Em outras palavras, na minha visão, ninguém teria um “Apple Car” — em vez disso, eles estariam simplesmente dispostos nas ruas, em locais estratégicos, prontos para receberem os passageiros. Uma vez dentro do veículo, basta dizer à Siri para onde você quer ir; o sistema detecta automaticamente sua identidade por meio do iPhone no seu bolso ou pelo Apple Watch no seu pulso e, ao fim da viagem, faz a cobrança no seu ID Apple. No caminho, você pode ouvir suas playlists no Apple Music ou conferir o que há de mais recente no Apple TV+. Ecossistema!

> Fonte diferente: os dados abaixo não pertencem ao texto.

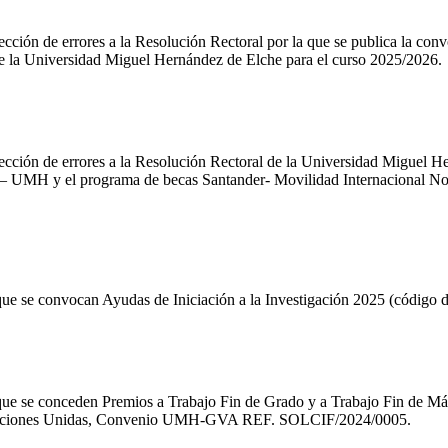
cción de errores a la Resolución Rectoral por la que se publica la co
 de la Universidad Miguel Hernández de Elche para el curso 2025/2026.
cción de errores a la Resolución Rectoral de la Universidad Miguel Her
 – UMH y el programa de becas Santander- Movilidad Internacional No
que se convocan Ayudas de Iniciación a la Investigación 2025 (código
que se conceden Premios a Trabajo Fin de Grado y a Trabajo Fin de Más
as Naciones Unidas, Convenio UMH-GVA REF. SOLCIF/2024/0005.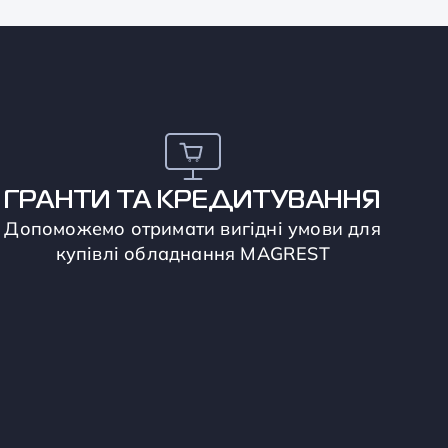
ГРАНТИ ТА КРЕДИТУВАННЯ
Допоможемо отримати вигідні умови для
купівлі обладнання MAGREST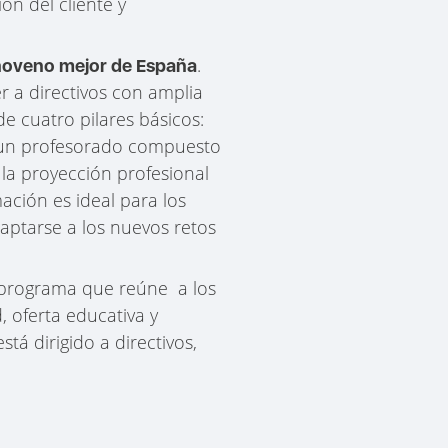
ón del cliente y
.
noveno mejor de España
r a directivos con amplia
e cuatro pilares básicos:
on un profesorado compuesto
 la proyección profesional
ación es ideal para los
aptarse a los nuevos retos
 programa que reúne a los
 oferta educativa y
á dirigido a directivos,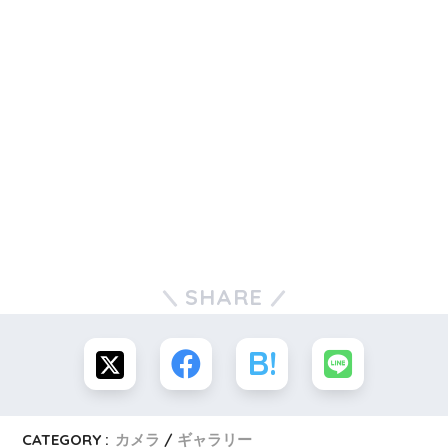
SHARE
CATEGORY :
カメラ
ギャラリー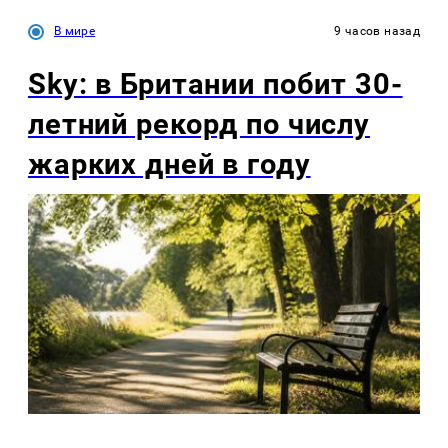
В мире
9 часов назад
Sky: в Британии побит 30-
летний рекорд по числу
жарких дней в году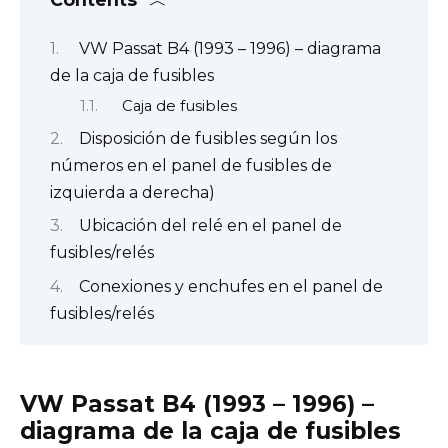
VW Passat B4 (1993 – 1996) – diagrama
de la caja de fusibles
Caja de fusibles
Disposición de fusibles según los
números en el panel de fusibles de
izquierda a derecha)
Ubicación del relé en el panel de
fusibles/relés
Conexiones y enchufes en el panel de
fusibles/relés
VW Passat B4 (1993 – 1996) –
diagrama de la caja de fusibles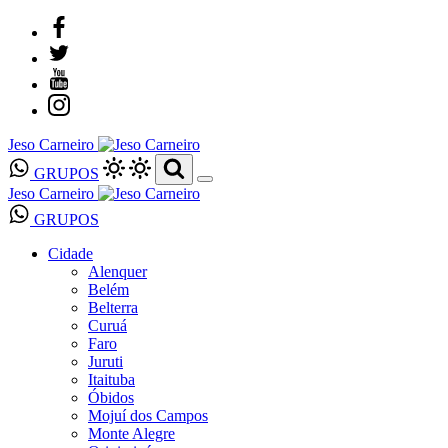
Jeso Carneiro
GRUPOS
Jeso Carneiro
GRUPOS
Cidade
Alenquer
Belém
Belterra
Curuá
Faro
Juruti
Itaituba
Óbidos
Mojuí dos Campos
Monte Alegre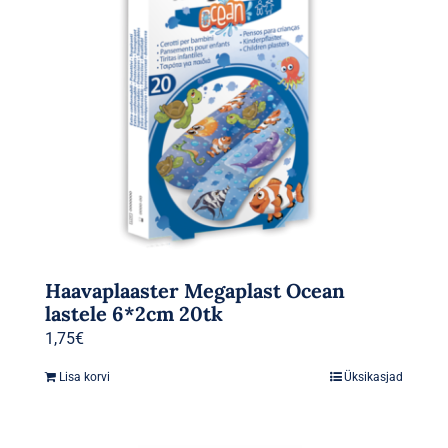
Haavaplaaster Megaplast Ocean
lastele 6*2cm 20tk
1,75
€
Lisa korvi
Üksikasjad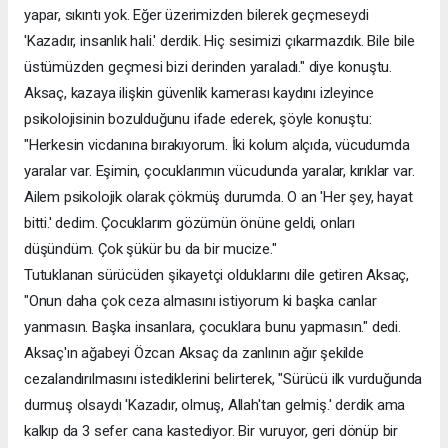
yapar, sıkıntı yok. Eğer üzerimizden bilerek geçmeseydi
'Kazadır, insanlık hali.' derdik. Hiç sesimizi çıkarmazdık. Bile bile
üstümüzden geçmesi bizi derinden yaraladı." diye konuştu.
Aksaç, kazaya ilişkin güvenlik kamerası kaydını izleyince
psikolojisinin bozulduğunu ifade ederek, şöyle konuştu:
"Herkesin vicdanına bırakıyorum. İki kolum alçıda, vücudumda
yaralar var. Eşimin, çocuklarımın vücudunda yaralar, kırıklar var.
Ailem psikolojik olarak çökmüş durumda. O an 'Her şey, hayat
bitti.' dedim. Çocuklarım gözümün önüne geldi, onları
düşündüm. Çok şükür bu da bir mucize."
Tutuklanan sürücüden şikayetçi olduklarını dile getiren Aksaç,
"Onun daha çok ceza almasını istiyorum ki başka canlar
yanmasın. Başka insanlara, çocuklara bunu yapmasın." dedi.
Aksaç'ın ağabeyi Özcan Aksaç da zanlının ağır şekilde
cezalandırılmasını istediklerini belirterek, "Sürücü ilk vurduğunda
durmuş olsaydı 'Kazadır, olmuş, Allah'tan gelmiş.' derdik ama
kalkıp da 3 sefer cana kastediyor. Bir vuruyor, geri dönüp bir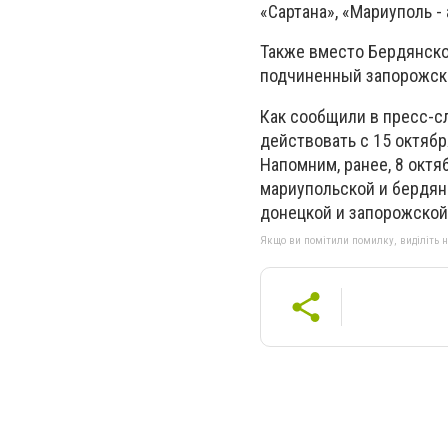
«Сартана», «Мариуполь - 
Также вместо Бердянско
подчиненный запорожск
Как сообщили в пресс-
действовать с 15 октябр
Напомним, ранее, 8 окт
мариупольской и бердян
донецкой и запорожской
Якщо ви помітили помилку, виділіть нео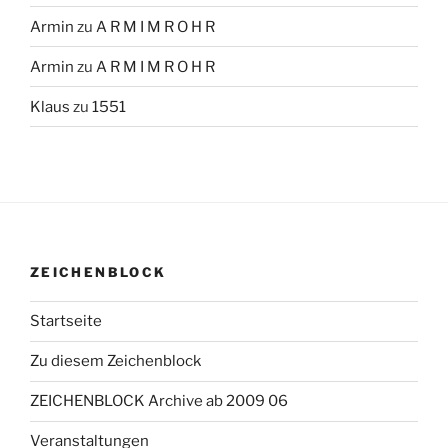
Armin
zu
A R M I M R O H R
Armin
zu
A R M I M R O H R
Klaus
zu
1551
ZEICHENBLOCK
Startseite
Zu diesem Zeichenblock
ZEICHENBLOCK Archive ab 2009 06
Veranstaltungen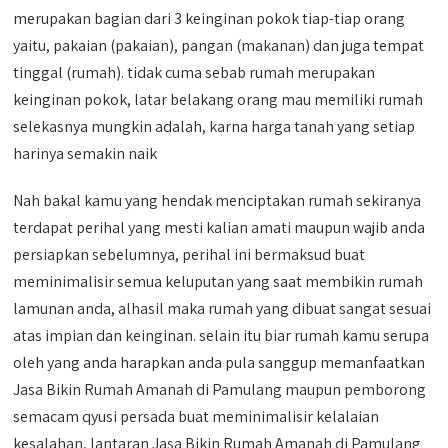
merupakan bagian dari 3 keinginan pokok tiap-tiap orang
yaitu, pakaian (pakaian), pangan (makanan) dan juga tempat
tinggal (rumah). tidak cuma sebab rumah merupakan
keinginan pokok, latar belakang orang mau memiliki rumah
selekasnya mungkin adalah, karna harga tanah yang setiap
harinya semakin naik
Nah bakal kamu yang hendak menciptakan rumah sekiranya
terdapat perihal yang mesti kalian amati maupun wajib anda
persiapkan sebelumnya, perihal ini bermaksud buat
meminimalisir semua keluputan yang saat membikin rumah
lamunan anda, alhasil maka rumah yang dibuat sangat sesuai
atas impian dan keinginan. selain itu biar rumah kamu serupa
oleh yang anda harapkan anda pula sanggup memanfaatkan
Jasa Bikin Rumah Amanah di Pamulang maupun pemborong
semacam qyusi persada buat meminimalisir kelalaian
kesalahan, lantaran Jasa Bikin Rumah Amanah di Pamulang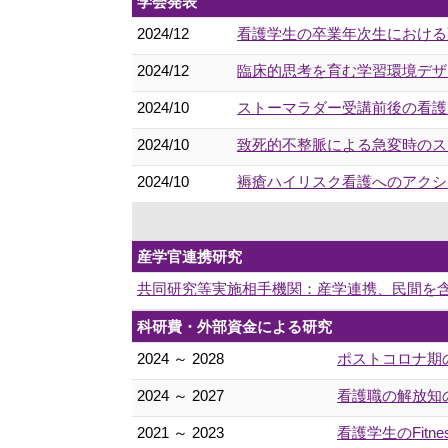
学会発表
2024/12
看護学生の卒業年次生における薬
2024/12
臨床的思考を育む学習環境デザ
2024/10
ストーマラダー受講前後の看護師
2024/10
致死的不整脈による急変時のス
2024/10
褥瘡ハイリスク看護へのアクショ
産学官連携研究
共同研究等実施相手機関：産学連携、民間を
科研費・外部資金による研究
2024 ～ 2028
ポストコロナ期
2024 ～ 2027
看護職の解放知
2021 ～ 2023
看護学生のFitn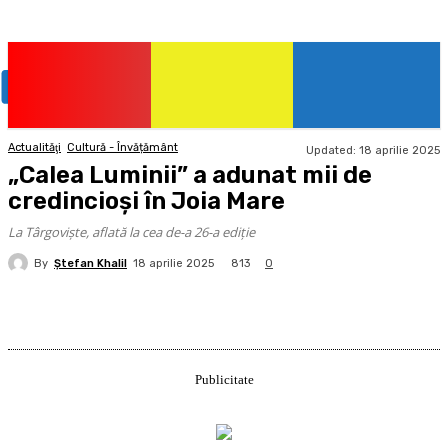
Actualităţi
Cultură - Învățământ
Updated:
18 aprilie 2025
„Calea Luminii” a adunat mii de
credincioși în Joia Mare
La Târgoviște, aflată la cea de-a 26-a ediție
By
Ştefan Khalil
813
18 aprilie 2025
0
Publicitate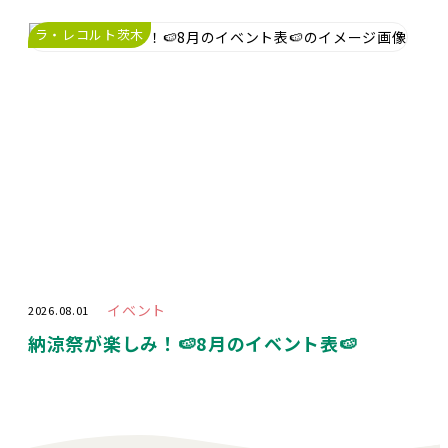
ラ・レコルト茨木
イベント
2026.08.01
納涼祭が楽しみ！🍉8月のイベント表🍉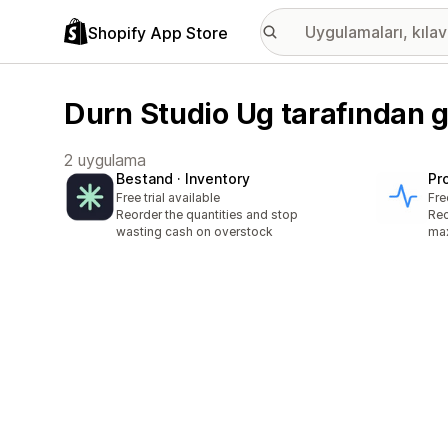
Shopify App Store
Durn Studio Ug tarafından g
2 uygulama
Bestand · Inventory
Pro
Free trial available
Fre
Reorder the quantities and stop
Rec
wasting cash on overstock
max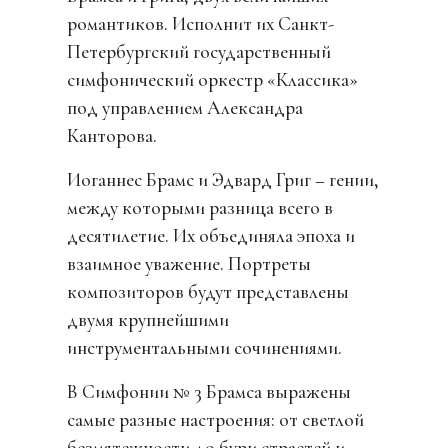
романтиков. Исполнит их Санкт-
Петербургский государственный
симфонический оркестр «Классика»
под управлением Александра
Канторова.
Иоганнес Брамс и Эдвард Григ – гении,
между которыми разница всего в
десятилетие. Их объединяла эпоха и
взаимное уважение. Портреты
композиторов будут представлены
двумя крупнейшими
инструментальными сочинениями.
В Симфонии № 3 Брамса выражены
самые разные настроения: от светлой
безмятежности до бури страстей и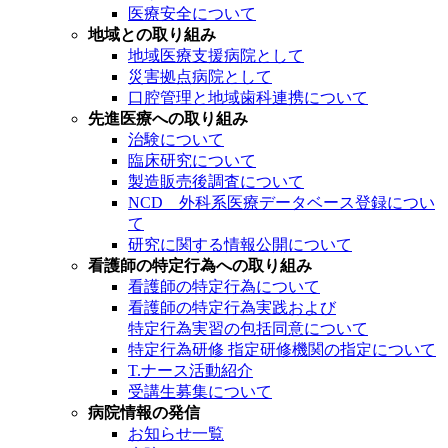
医療安全について
地域との取り組み
地域医療支援病院として
災害拠点病院として
口腔管理と地域歯科連携について
先進医療への取り組み
治験について
臨床研究について
製造販売後調査について
NCD 外科系医療データベース登録につい
て
研究に関する情報公開について
看護師の特定行為への取り組み
看護師の特定行為について
看護師の特定行為実践および
特定行為実習の包括同意について
特定行為研修 指定研修機関の指定について
T.ナース活動紹介
受講生募集について
病院情報の発信
お知らせ一覧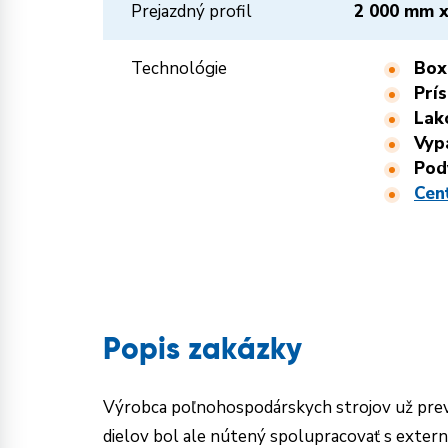
Prejazdný profil
2 000 mm x
Technológie
Box
Prí
Lak
Vyp
Pod
Cen
Popis zakázky
Výrobca poľnohospodárskych strojov už pre
dielov bol ale nútený spolupracovať s externo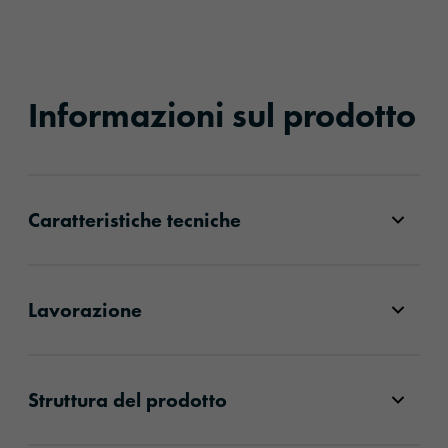
Informazioni sul prodotto
Caratteristiche tecniche
Lavorazione
Struttura del prodotto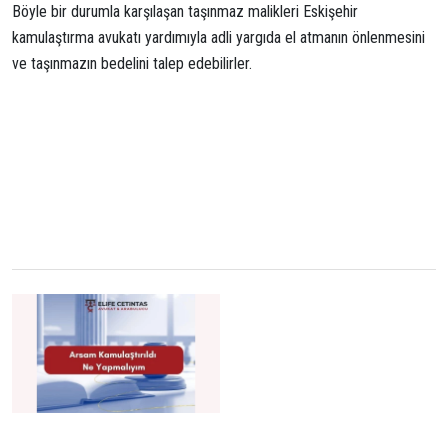
Böyle bir durumla karşılaşan taşınmaz malikleri Eskişehir
kamulaştırma avukatı yardımıyla adli yargıda el atmanın önlenmesini
ve taşınmazın bedelini talep edebilirler.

Mergulhando um pouco mais na ambição desse conceito, o “Apple Car” dos meus sonhos estaria interligado a uma rede de tráfego inteligente, conectando veículos (com graus maiores ou menores de autonomia) de transporte individual e coletivo entre si e nas centrais de controle de trânsito de cada cidade. Isso permitiria aos carros, ônibus e motocicletas trabalhar de forma muito mais proativa na escolha de rotas, além de reduzir significativamente o número de acidentes.

Na minha concepção, esta seria a real contribuição da Maçã para o mundo com o “Apple Car”: uma ajudinha num movimento maior que mudasse a mentalidade das pessoas.

O carro deixaria de ser um objeto de desejo, um artefato adquirido por pessoas e famílias para realizar todas as suas locomoções, e passaria a ser um produto destinado a profissionais ou a pessoas com necessidades específicas — ora, não é exatamente isso que está acontecendo com o computador? O carro pode muito bem seguir um movimento parecido. A cidade, enquanto isso, sofreria uma mudança profunda para estimular as pessoas a encarar as ruas, fosse a pé, via transporte público ou via os “Apple Cars” disponíveis por aí.

Óbvio, tudo o que eu falo aqui está apenas no mundo das ideias — qualquer cenário idílico como o acima descrito dependeria de uma série de fatores, como a modernização da frota de veículos atual (afinal, o “Apple Car” não andaria sozinho pelas ruas da cidade), a expansão do 5G para a troca desses dados em tempo real e até mesmo um novo tipo de planejamento urbano, mais apropriado para os veículos autônomos. Se isso já é uma visão difícil de acontecer em países de primeiro mundo, que dirá no Brasil.

Ainda assim, fica o convite à reflexão: mesmo que o “Apple Car” não seja nada disso, pensemos um pouco mais sobre a sua “missão” no mundo e sobre que mudanças reais podemos empreender para tornar a nossa vida, e a de todos à nossa volta, um pouco mais sustentável, um pouco mais agradável e um pouco mais segura. O que vocês acham?